Arcadis to design sediment diversion from Mississippi to Louisiana coastal wetlands
Engineering and consultancy firm Arcadis has been awarded two contracts to help restore Louisiana’s coastal wetlands. For both projects, Arcadis US will focus on diverting valuable sediments and nutrients from the Mississippi River to start rebuilding the thousands of acres of land now being lost every year.
The two projects together represent a potential capacity of 85,000 cubic feet per second (cfs) of sediment-rich Mississippi River waters to build up to 25,000 acres of wetlands over 50 years.
Land-building sediments from Mississippi
For the ‘White Ditch Freshwater and Sediment Diversion’ project, the U.S. Army Corps of Engineers New Orleans District selected Arcadis US to design a freshwater and sediment diversion system south of New Orleans. The goal of the program is to offset the trend of coastal deterioration brought on by years of human intervention on the river.
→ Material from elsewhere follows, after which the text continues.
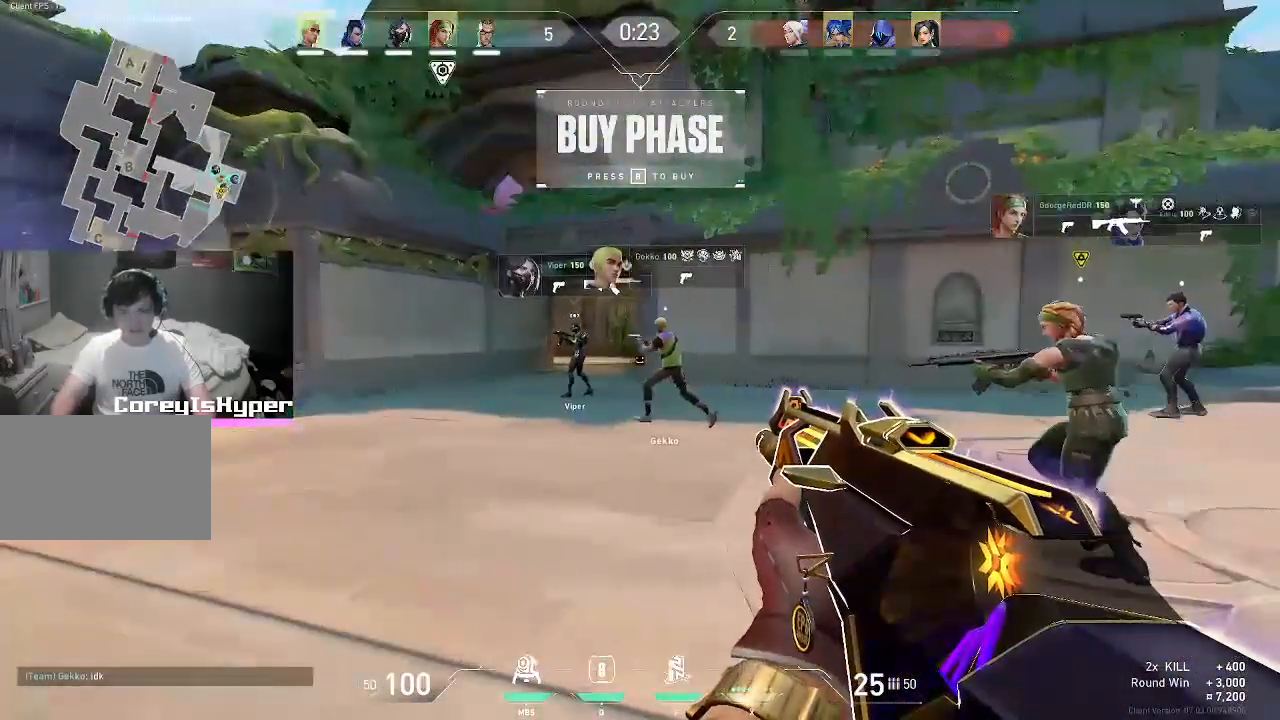
{"keys": [], "mouse": [], "events": []}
Delivering valuable land-building sediments from the Mississippi River will help maintain the current area of marsh habitat and its ability to reduce vulnerability to coastal storms, waves and flooding.
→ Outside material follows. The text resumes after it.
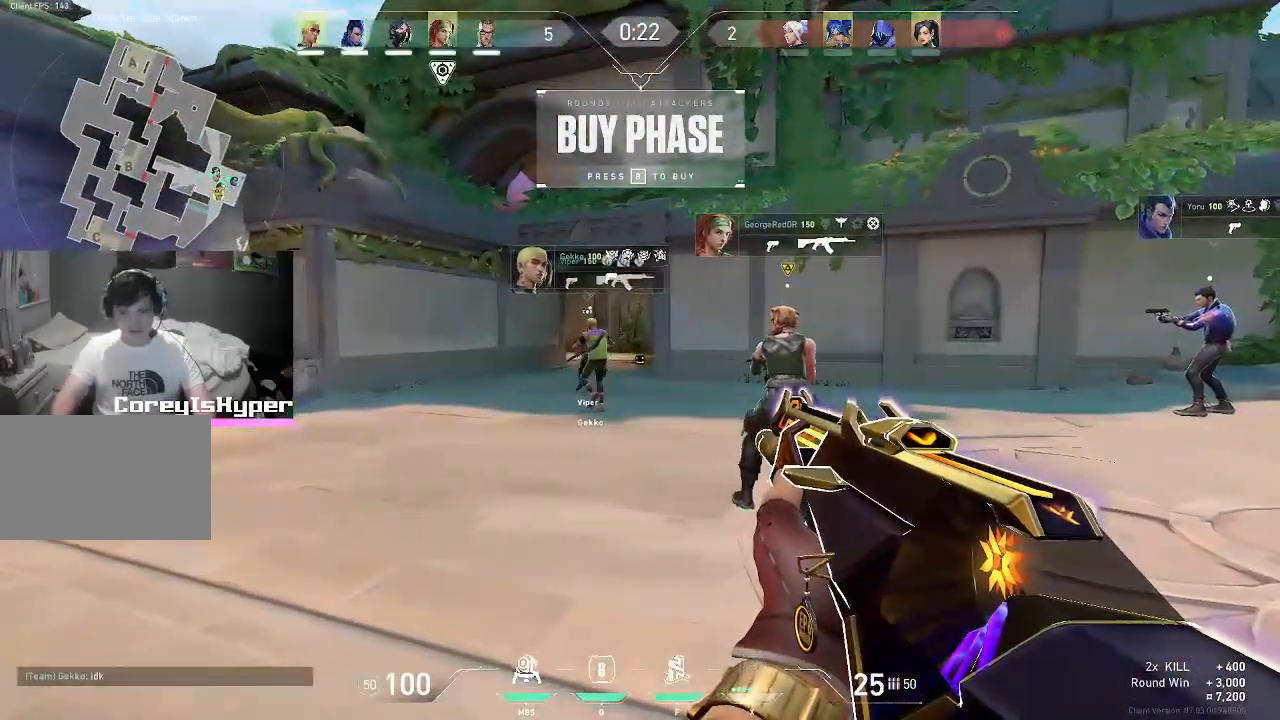
{"keys": ["w"], "mouse": [], "events": [[50, "w", "down"]]}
The plannend diversion of fresh water from the Mississippi into the marches of Plaquemines Parish near White Ditch.
Rebuild barrier islands and coastal marshes
The other Arcadis US contract is for the Lower Barataria Sediment Diversion Project, part of the state of Louisiana Coastal Protection and Restoration Authority’s larger, 50 billion dollar program of coastal restoration and protection.
Intended to rebuild the barrier islands, shoreline and coastal marshes of Caminada Headland and Shell Island, the program is designed to restore both habitat and the sustainability of the shoreline itself. An integral component of the overall program, the Lower Barataria Sediment Diversion Project is expected to create between 9,000 to 12,000 acres of wetlands over a 50-year period.
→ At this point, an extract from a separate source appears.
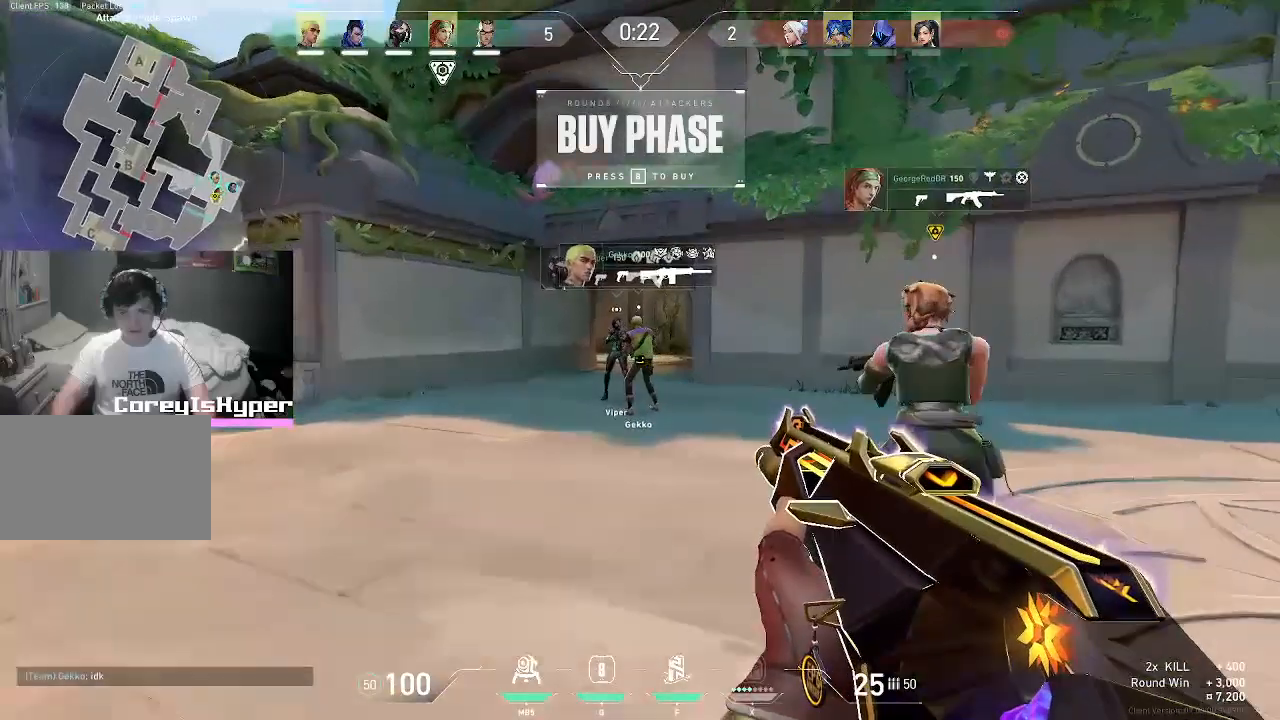
{"keys": [], "mouse": [], "events": [[383, "w", "up"]]}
Restoring coastal wetlands and natural barriers are all part of a strategy critical to the region known as America’s Wetland. Reconnecting the Mississippi River and its fresh water and sediments to the delta will help rebuild important ecosystems and their ability to make the coastal area more resilient to storms.
Flood protection and wildlife
“The coastal wetlands are more than a land mass. They are integral to the economy and culture of the region,” notes Rudy Guichard, senior vice president/director of Aracdis US “Not only do they act as part of the multiple layers of defense against storms and flooding, these areas provide the habitat for fish and wildlife that are part of Louisiana’s economic lifeblood.
Multi-faceted development with nature as dynamic engine
“As a global leader for designing sustainable coastlines and waterways, Arcadis believes in developing multi-faceted, integrated solutions to restore, protect, and enhance sensitive coastal areas. We are working with the Army Corps and the state of Louisiana to design these projects with and from nature, in effect using nature as a dynamic engine. These projects will harness the massive power of the Mississippi River to bring sediment and nutrients to the basin. You couldn’t afford to dredge the same amount in the same time.”
Arcadis develops, designs, implements, maintains and operates projects for companies and governments. With 21,000 employees and more than $3.2 billion in revenues, the company has an extensive international network supported by strong local market positions.